The type of suture material used for cerclage can also influence the risk of migration and erosion. Monofilament and braided sutures are commonly used for cerclage placement. Monofilament sutures are preferred due to a lower risk of infection, but braided sutures are known to provide greater tensile strength. However, the largest randomized controlled trial showed no significant difference in adverse outcomes between the two suture types, and it is important to note that monofilament sutures were associated with a higher incidence of complications related to cerclage removal, which included incomplete removal and the need for anesthesia [12]. In this case report, a Prolene monofilament suture was used for the second cervical cerclage. It is possible that the suture’s durability and stiffness play a role in migration into the bladder wall. Evidence-based data on the ideal suture material for cerclage are lacking.

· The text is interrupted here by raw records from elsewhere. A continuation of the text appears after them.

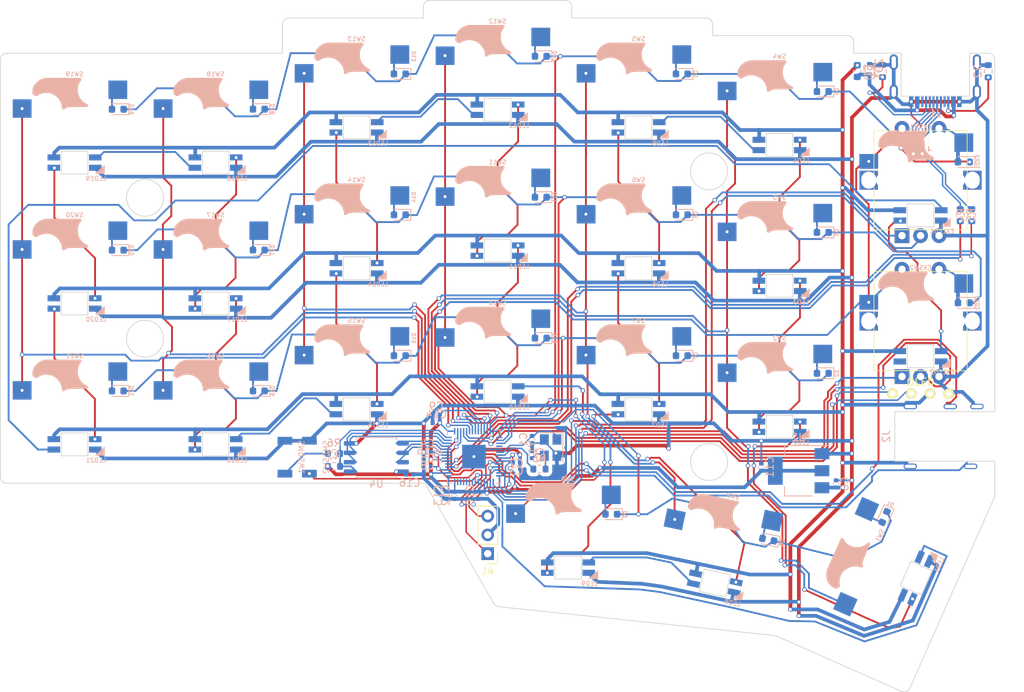
<source format=kicad_pcb>
(kicad_pcb (version 20221018) (generator pcbnew)

  (general
    (thickness 1.6)
  )

  (paper "A4")
  (title_block
    (title "Corne")
    (date "2023-09-24")
    (rev "4.0.0")
    (company "foostan")
  )

  (layers
    (0 "F.Cu" signal)
    (31 "B.Cu" signal)
    (32 "B.Adhes" user "B.Adhesive")
    (33 "F.Adhes" user "F.Adhesive")
    (34 "B.Paste" user)
    (35 "F.Paste" user)
    (36 "B.SilkS" user "B.Silkscreen")
    (37 "F.SilkS" user "F.Silkscreen")
    (38 "B.Mask" user)
    (39 "F.Mask" user)
    (40 "Dwgs.User" user "User.Drawings")
    (41 "Cmts.User" user "User.Comments")
    (42 "Eco1.User" user "User.Eco1")
    (43 "Eco2.User" user "User.Eco2")
    (44 "Edge.Cuts" user)
    (45 "Margin" user)
    (46 "B.CrtYd" user "B.Courtyard")
    (47 "F.CrtYd" user "F.Courtyard")
    (48 "B.Fab" user)
    (49 "F.Fab" user)
  )

  (setup
    (stackup
      (layer "F.SilkS" (type "Top Silk Screen"))
      (layer "F.Paste" (type "Top Solder Paste"))
      (layer "F.Mask" (type "Top Solder Mask") (thickness 0.01))
      (layer "F.Cu" (type "copper") (thickness 0.035))
      (layer "dielectric 1" (type "core") (thickness 1.51) (material "FR4") (epsilon_r 4.5) (loss_tangent 0.02))
      (layer "B.Cu" (type "copper") (thickness 0.035))
      (layer "B.Mask" (type "Bottom Solder Mask") (thickness 0.01))
      (layer "B.Paste" (type "Bottom Solder Paste"))
      (layer "B.SilkS" (type "Bottom Silk Screen"))
      (copper_finish "None")
      (dielectric_constraints no)
    )
    (pad_to_mask_clearance 0.2)
    (aux_axis_origin 166.8645 95.15)
    (grid_origin 130.23 47.9825)
    (pcbplotparams
      (layerselection 0x00010f0_ffffffff)
      (plot_on_all_layers_selection 0x0000000_00000000)
      (disableapertmacros false)
      (usegerberextensions true)
      (usegerberattributes false)
      (usegerberadvancedattributes false)
      (creategerberjobfile false)
      (dashed_line_dash_ratio 12.000000)
      (dashed_line_gap_ratio 3.000000)
      (svgprecision 6)
      (plotframeref false)
      (viasonmask false)
      (mode 1)
      (useauxorigin false)
      (hpglpennumber 1)
      (hpglpenspeed 20)
      (hpglpendiameter 15.000000)
      (dxfpolygonmode true)
      (dxfimperialunits true)
      (dxfusepcbnewfont true)
      (psnegative false)
      (psa4output false)
      (plotreference true)
      (plotvalue true)
      (plotinvisibletext false)
      (sketchpadsonfab false)
      (subtractmaskfromsilk false)
      (outputformat 5)
      (mirror false)
      (drillshape 0)
      (scaleselection 1)
      (outputdirectory "./svg")
    )
  )

  (net 0 "")
  (net 1 "Net-(U1-XIN)")
  (net 2 "Net-(C2-Pad1)")
  (net 3 "+1V1")
  (net 4 "+5V")
  (net 5 "+3V3")
  (net 6 "/ROW3")
  (net 7 "Net-(D1-A)")
  (net 8 "/ROW2")
  (net 9 "Net-(D2-A)")
  (net 10 "/ROW1")
  (net 11 "Net-(D3-A)")
  (net 12 "/ROW0")
  (net 13 "Net-(D4-A)")
  (net 14 "Net-(D5-A)")
  (net 15 "Net-(D6-A)")
  (net 16 "Net-(D7-A)")
  (net 17 "Net-(D8-A)")
  (net 18 "Net-(D9-A)")
  (net 19 "Net-(D10-A)")
  (net 20 "Net-(D11-A)")
  (net 21 "Net-(D12-A)")
  (net 22 "Net-(D13-A)")
  (net 23 "Net-(D14-A)")
  (net 24 "Net-(D15-A)")
  (net 25 "Net-(D16-A)")
  (net 26 "GND")
  (net 27 "Net-(D17-A)")
  (net 28 "Net-(D18-A)")
  (net 29 "Net-(D19-A)")
  (net 30 "Net-(D20-A)")
  (net 31 "Net-(D21-A)")
  (net 32 "Net-(EXD1-A)")
  (net 33 "Net-(EXD2-A)")
  (net 34 "Net-(EXLED1-DOUT)")
  (net 35 "Net-(EXLED1-DIN)")
  (net 36 "unconnected-(EXLED2-DOUT-Pad2)")
  (net 37 "/RE0A")
  (net 38 "/RE0B")
  (net 39 "/COL6")
  (net 40 "/RE1A")
  (net 41 "/RE1B")
  (net 42 "VBUS")
  (net 43 "Net-(J1-CC1)")
  (net 44 "unconnected-(J1-SBU1-PadA8)")
  (net 45 "Net-(J1-CC2)")
  (net 46 "unconnected-(J1-SBU2-PadB8)")
  (net 47 "/RX")
  (net 48 "/TX")
  (net 49 "/SDA")
  (net 50 "/SCL")
  (net 51 "/SWCLK")
  (net 52 "/SWD")
  (net 53 "unconnected-(U1-GPIO22-Pad34)")
  (net 54 "unconnected-(U1-GPIO23-Pad35)")
  (net 55 "unconnected-(U1-GPIO24-Pad36)")
  (net 56 "unconnected-(U1-GPIO25-Pad37)")
  (net 57 "unconnected-(U1-GPIO26_ADC0-Pad38)")
  (net 58 "unconnected-(U1-GPIO27_ADC1-Pad39)")
  (net 59 "unconnected-(U1-GPIO28_ADC2-Pad40)")
  (net 60 "unconnected-(U1-GPIO29_ADC3-Pad41)")
  (net 61 "Net-(LED1-DOUT)")
  (net 62 "/LED")
  (net 63 "Net-(LED2-DOUT)")
  (net 64 "Net-(LED3-DOUT)")
  (net 65 "Net-(LED4-DOUT)")
  (net 66 "Net-(LED5-DOUT)")
  (net 67 "Net-(LED6-DOUT)")
  (net 68 "Net-(LED7-DOUT)")
  (net 69 "Net-(LED8-DOUT)")
  (net 70 "Net-(LED10-DIN)")
  (net 71 "Net-(LED10-DOUT)")
  (net 72 "Net-(LED11-DOUT)")
  (net 73 "Net-(LED12-DOUT)")
  (net 74 "Net-(LED13-DOUT)")
  (net 75 "Net-(LED14-DOUT)")
  (net 76 "Net-(LED15-DOUT)")
  (net 77 "Net-(LED16-DOUT)")
  (net 78 "Net-(LED17-DOUT)")
  (net 79 "Net-(LED18-DOUT)")
  (net 80 "Net-(LED19-DOUT)")
  (net 81 "Net-(LED20-DOUT)")
  (net 82 "Net-(U1-XOUT)")
  (net 83 "Net-(U1-USB_DP)")
  (net 84 "Net-(U1-USB_DM)")
  (net 85 "/QSPI_SS")
  (net 86 "Net-(R6-Pad2)")
  (net 87 "Net-(U1-RUN)")
  (net 88 "/COL5")
  (net 89 "/COL4")
  (net 90 "/COL3")
  (net 91 "/COL2")
  (net 92 "/COL1")
  (net 93 "/COL0")
  (net 94 "unconnected-(U1-GPIO15-Pad18)")
  (net 95 "/QSPI_SD3")
  (net 96 "/QSPI_SCLK")
  (net 97 "/QSPI_SD0")
  (net 98 "/QSPI_SD2")
  (net 99 "/QSPI_SD1")
  (net 100 "/D+")
  (net 101 "/D-")

  (footprint "Connector_PinHeader_2.54mm:PinHeader_1x03_P2.54mm_Vertical" (layer "F.Cu") (at 97.89 110.5525 180))

  (footprint "kbd:keyswitch_cherrymx_hotswap_1u" (layer "F.Cu") (at 137.32 50.53125))

  (footprint "kbd_local:keyswitch_cherrymx_hotswap_1u_rotary_encoder_ec12" (layer "F.Cu") (at 156.37 79.10625))

  (footprint "kbd:keyswitch_cherrymx_hotswap_1u" (layer "F.Cu") (at 118.27 48.15))

  (footprint "kbd:keyswitch_cherrymx_hotswap_1u" (layer "F.Cu") (at 80.17 48.15))

  (footprint "kbd:keyswitch_cherrymx_hotswap_1u" (layer "F.Cu") (at 99.22 64.81875))

  (footprint "kbd:keyswitch_cherrymx_hotswap_1u" (layer "F.Cu") (at 80.17 67.2))

  (footprint "kbd:keyswitch_cherrymx_hotswap_1u" (layer "F.Cu") (at 129.559526 109.857927 -11.94))

  (footprint "kbd:keyswitch_cherrymx_hotswap_1u" (layer "F.Cu") (at 99.22 45.76875))

  (footprint "kbd:keyswitch_cherrymx_hotswap_1u" (layer "F.Cu") (at 61.12 71.9625))

  (footprint "kbd:keyswitch_cherrymx_hotswap_1u" (layer "F.Cu") (at 42.07 91.0125))

  (footprint "kbd_local:keyswitch_cherrymx_hotswap_1u_rotary_encoder_ec12" (layer "F.Cu") (at 156.37 60.05625))

  (footprint "kbd:keyswitch_cherrymx_hotswap_1u" (layer "F.Cu") (at 118.27 86.25))

  (footprint "kbd:keyswitch_cherrymx_hotswap_1u" (layer "F.Cu") (at 108.745 107.68125))

  (footprint "kbd:keyswitch_cherrymx_hotswap_1u" (layer "F.Cu") (at 99.22 83.86875))

  (footprint "kbd:keyswitch_cherrymx_hotswap_1u" (layer "F.Cu") (at 80.17 86.25))

  (footprint "kbd:keyswitch_cherrymx_hotswap_1u" (layer "F.Cu") (at 42.07 52.9125))

  (footprint "kbd:keyswitch_cherrymx_hotswap_1u" (layer "F.Cu") (at 42.07 71.9625))

  (footprint "kbd:keyswitch_cherrymx_hotswap_1u" (layer "F.Cu") (at 61.12 52.9125))

  (footprint "kbd:keyswitch_cherrymx_hotswap_1u" (layer "F.Cu") (at 61.12 91.0125))

  (footprint "kbd:keyswitch_cherrymx_hotswap_1.5u" (layer "F.Cu") (at 151.401365 111.938963 66.12))

  (footprint "kbd:keyswitch_cherrymx_hotswap_1u" (layer "F.Cu") (at 137.32 88.63125))

  (footprint "kbd:keyswitch_cherrymx_hotswap_1u" (layer "F.Cu") (at 118.27 67.2))

  (footprint "kbd_local:OLED" (layer "F.Cu") (at 156.38 88.9025))

  (footprint "kbd:keyswitch_cherrymx_hotswap_1u" (layer "F.Cu") (at 137.32 69.58125))

  (footprint "Capacitor_SMD:C_0402_1005Metric" (layer "B.Cu") (at 103.8825 95.1225 -90))

  (footprint "Diode_SMD:D_SOD-523" (layer "B.Cu") (at 149.48 45.0725 90))

  (footprint "kbd_local:YS-SK6812MINI-E" (layer "B.Cu") (at 61.12 95.775 180))

  (footprint "kbd_local:YS-SK6812MINI-E" (layer "B.Cu") (at 137.32 74.34375 180))

  (footprint "Capacitor_SMD:C_0402_1005Metric" (layer "B.Cu") (at 87.35 99.8225))

  (footprint "Diode_SMD:D_0603_1608Metric" (layer "B.Cu") (at 47.912 69.514375 180))

  (footprint "Resistor_SMD:R_0603_1608Metric" (layer "B.Cu") (at 77.12 98.7525 180))

  (footprint "Diode_SMD:D_0603_1608Metric" (layer "B.Cu") (at 162.212 76.645625 180))

  (footprint "Capacitor_SMD:C_0402_1005Metric" (layer "B.Cu") (at 89.73 96.8025 180))

  (footprint "Diode_SMD:D_0603_1608Metric" (layer "B.Cu") (at 151.516354 105.60095 -113.88))

  (footprint "kbd_local:TS-1088R-02026" (layer "B.Cu") (at 73.8 97.5075 -90))

  (footprint "kbd_local:YS-SK6812MINI-E" (layer "B.Cu") (at 61.12 76.725 180))

  (footprint "Capacitor_SMD:C_0402_1005Metric" (layer "B.Cu") (at 96.69 102.6525 -90))

  (footprint "Diode_SMD:D_0603_1608Metric" (layer "B.Cu") (at 143.162 48.070625 180))

  (footprint "kbd_local:YS-SK6812MINI-E" (layer "B.Cu") (at 118.27 52.9125 180))

  (footprint "Capacitor_SMD:C_0402_1005Metric" (layer "B.Cu") (at 89.74 98.8025 180))

  (footprint "Resistor_SMD:R_0603_1608Metric" (layer "B.Cu") (at 104.88 99.1125 180))

  (footprint "Capacitor_SMD:C_0402_1005Metric" (layer "B.Cu") (at 89.73 97.8025 180))

  (footprint "Package_SON:USON-10_2.5x1.0mm_P0.5mm" (layer "B.Cu") (at 155.49 55.3375 90))

  (footprint "kbd_local:YS-SK6812MINI-E" (layer "B.Cu")
    (tstamp 3e550adf-aea3-4e6a-a833-cec9d9496d21)
    (at 128.574226 114.517389 168.06)
    (property "Sheetfile" "corne.kicad_sch")
    (property "Sheetname" "")
    (path "/00000000-0000-0000-0000-00005f202386")
    (attr smd)
    (fp_text reference "LED8" (at -2.9 -2.15 348.06) (layer "B.SilkS")
        (effects (font (size 0.6 0.6) (thickness 0.1)) (justify mirror))
      (tstamp 3e56211f-8e18-4e86-b1a3-c8c943bcd50d)
    )
    (fp_text value "YS-SK6812MINI-E" (at 0 2.2 348.06) (layer "B.Fab") hide
        (effects (font (size 0.6 0.6) (thickness 0.1) bold) (justify mirror))
      (tstamp a8b07e3c-1352-47cb-9e5b-e0d2a380998a)
    )
    (fp_poly
      (pts
        (xy -4.05 -0.35)
        (xy -4.05 -1.5)
        (xy -2.8 -1.5)
      )

      (stroke (width 0.05) (type solid)) (fill solid) (layer "B.SilkS") (tstamp 0ceb8056-aab0-4750-9329-6501bef539c7))
    (fp_line (start -1.8 -1.55) (end 1.8 -1.55)
      (stroke (width 0.1) (type solid)) (layer "Edge.Cuts") (tstamp d79f8326-8096-4096-9132-acdcedab67ae))
    (fp_line (start -1.8 1.55) (end -1.8 -1.55)
      (stroke (width 0.1) (type solid)) (layer "Edge.Cuts") (tstamp 84fe3b9d-6745-48d3-b8c1-82f24bf49b0f))
    (fp_line (start 1.8 -1.55) (end 1.8 1.55)
      (stroke (width 0.1) (type solid)) (layer "Edge.Cuts") (tstamp fbdc9efd-7a67-415f-94c4-1f8d331fa7c5))
    (fp_line (start 1.8 1.55) (end -1.8 1.55)
      (stroke (width 0.1) (type solid)) (layer "Edge.Cuts") (tstamp 09c30c00-6915-4c14-9be2-aa3e28d1a4db))
    (fp_line (start -1.6 -1.4) (end 1.6 -1.4)
      (stroke (width 0.1) (type solid)) (layer "B.CrtYd") (tstamp 6890f4ea-f8a5-448e-9156-967d28bdc7a4))
    (fp_line (start -1.6 1.4) (end -1.6 -1.4)
      (stroke (width 0.1) (type solid)) (layer "B.CrtYd") (tstamp 3dc69b77-be07-476a-8895-dd738ca64356))
    (fp_line (start -1.6 1.4) (end 1.6 1.4)
      (stroke (width 0.1) (type solid)) (layer "B.CrtYd") (tstamp c61c1dc9-c1ec-4521-996b-d72aaded965d))
    (fp_line (start 1.6 1.4) (end 1.6 -1.4)
      (s
... [481462 chars truncated]
</source>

Patient morbidity can be reduced by early recognition of suture exposure or migration. There should be a high index of suspicion in patients who present with recurrent urinary symptoms, especially those who have a history of pelvic surgery or cerclage placement. In these patients, there should be a low threshold to perform a cystoscopy, as direct visualization can identify foreign bodies in the bladder. Failure to identify foreign bodies in the bladder can cause recurrent infection, stone formation, or fistula formation.
Suture erosion into the bladder is a rare but important late complication of cervical cerclage. This case emphasizes consideration of these long-term complications in patients with a history of cerclage placement, who present with recurrent urinary symptoms without an identifiable cause. These complications can be prevented by complete extraction of the suture under direct visualization and by carefully reviewing the operative notes. Clinicians should consider cystoscopy in all patients with unexplained urinary symptoms, with a history of pelvic surgery or cerclage, to help prompt diagnosis and ensure optimal patient outcomes.
Conclusions
Bladder erosion of a cerclage suture is an exceedingly rare cause of recurrent UTIs. This case highlights the importance of imaging and cystoscopy in women with unexplained urinary symptoms, especially those who have a history of prior gynecologic procedures. Definitive treatment is by surgical removal. Injury to the bladder can be prevented by careful anatomical consideration and meticulous suture placement. It is important to ensure complete suture removal at the time of cerclage extraction to minimize the risk of suture erosion. Clinicians should maintain a high index of suspicion for iatrogenic foreign bodies to facilitate timely diagnosis and optimal patient outcomes.